On 9/23/21 10:16 AM, Israel Brewster wrote:
>> On Sep 23, 2021, at 4:34 AM, Ryan Booz <ryan(at)timescale(dot)com
>> <mailto:ryan(at)timescale(dot)com>> wrote:
>>
>> Heh, I honestly forgot about the recursive CTE. Certainly worth a try
>> and wouldn't require installing other extensions.
>>
>> This is what depesz is referring to:
>> https://wiki.postgresql.org/wiki/Loose_indexscan
>> <https://wiki.postgresql.org/wiki/Loose_indexscan>
>
> Thanks for the pointer. Will definitely have to spend some time
> wrapping my brain around that one - I’ve done some CTE’s before, but
> not recursive that I can recall. Should be fun!
>
> If it helps matters any, my structure is currently the following:
>
> table “stations” listing station details (name, latitude, longitude,
> etc) with a smallint primary key “id"
> table “data” with many (many!) data columns (mostly doubles), a
> station column that is a smallint referencing the stations table, and
> a channel column which is a varchar containing the *name* of the
> channel the data came in on.
>
> I will readily accept that this may not be the best structure for the
> DB. For example, perhaps the channel column should be normalized out
> as has been mentioned a couple of times as an option.

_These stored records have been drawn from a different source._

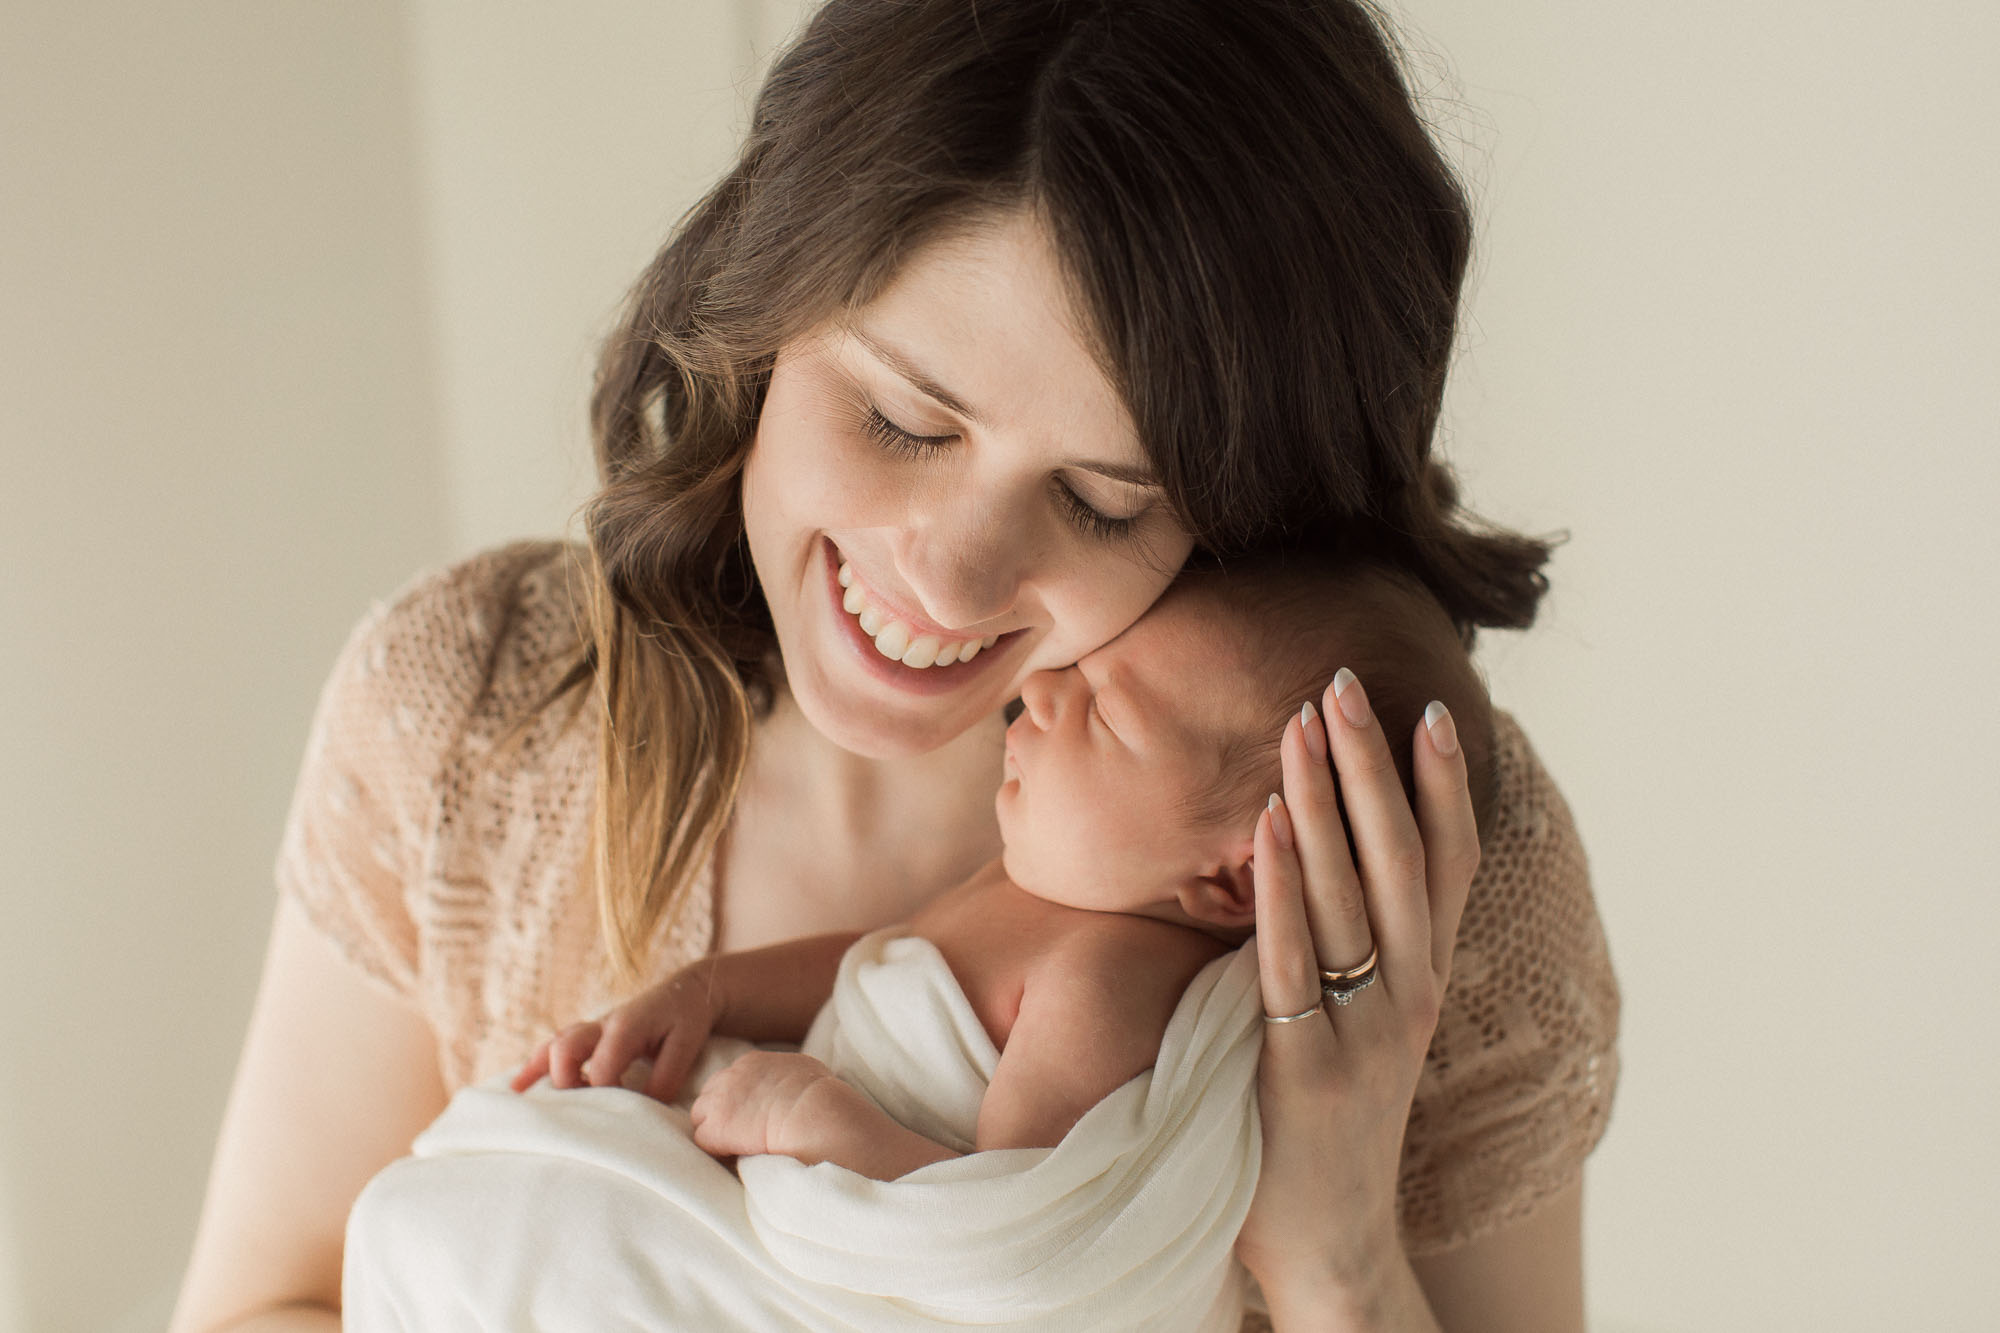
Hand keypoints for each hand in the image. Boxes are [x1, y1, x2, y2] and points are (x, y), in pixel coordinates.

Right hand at [510, 959, 720, 1103]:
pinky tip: (517, 1088)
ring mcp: (592, 1028)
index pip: (601, 1068)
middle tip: (579, 1110)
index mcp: (626, 1027)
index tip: (618, 1115)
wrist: (688, 990)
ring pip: (555, 1045)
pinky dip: (534, 1066)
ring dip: (541, 1073)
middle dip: (565, 1082)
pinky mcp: (590, 1034)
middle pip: (566, 1049)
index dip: (604, 1094)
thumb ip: (666, 1077)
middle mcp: (602, 1024)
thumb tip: (643, 1109)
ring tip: (525, 1104)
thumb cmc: (687, 1018)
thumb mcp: (686, 1046)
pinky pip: (554, 1046)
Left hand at [688, 1050, 844, 1161]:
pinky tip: (736, 1156)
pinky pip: (704, 1142)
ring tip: (737, 1147)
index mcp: (752, 1063)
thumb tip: (797, 1085)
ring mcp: (720, 1101)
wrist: (813, 1113)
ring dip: (716, 1132)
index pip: (730, 1080)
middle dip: (722, 1113)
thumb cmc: (820, 1098)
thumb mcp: (805, 1071)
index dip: (737, 1101)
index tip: (750, 1115)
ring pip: (702, 1118)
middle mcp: (731, 1076)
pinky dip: (717, 1151)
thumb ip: (789, 1075)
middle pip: (710, 1095)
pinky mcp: (716, 1127)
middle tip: (740, 1133)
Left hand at [1235, 670, 1480, 1309]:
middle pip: (1399, 858)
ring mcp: (1362, 1030)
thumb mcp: (1366, 1022)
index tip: (1428, 708)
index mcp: (1425, 979)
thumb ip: (1361, 946)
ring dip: (1325, 801)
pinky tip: (1269, 818)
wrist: (1328, 1239)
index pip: (1448, 862)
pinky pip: (1290, 956)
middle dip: (1372, 766)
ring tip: (1302, 723)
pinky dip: (1281, 883)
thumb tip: (1332, 857)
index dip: (1443, 785)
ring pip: (1349, 893)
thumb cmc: (1330, 1116)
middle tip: (1345, 683)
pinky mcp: (1306, 1065)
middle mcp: (1408, 996)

This would make
> sense, and would certainly simplify this portion of the project.
>
> If I do go with a lookup table updated by a trigger, what would be the
> best option for the query the trigger runs - an upset (ON CONFLICT DO
> NOTHING)? Or a query followed by an insert if needed? The normal case
> would be that the entry already exists (millions of hits vs only the
> occasional insert needed).
>
>
I would look into pre-loading the lookup table (and pre-emptive
maintenance). Add the foreign key, but not the trigger.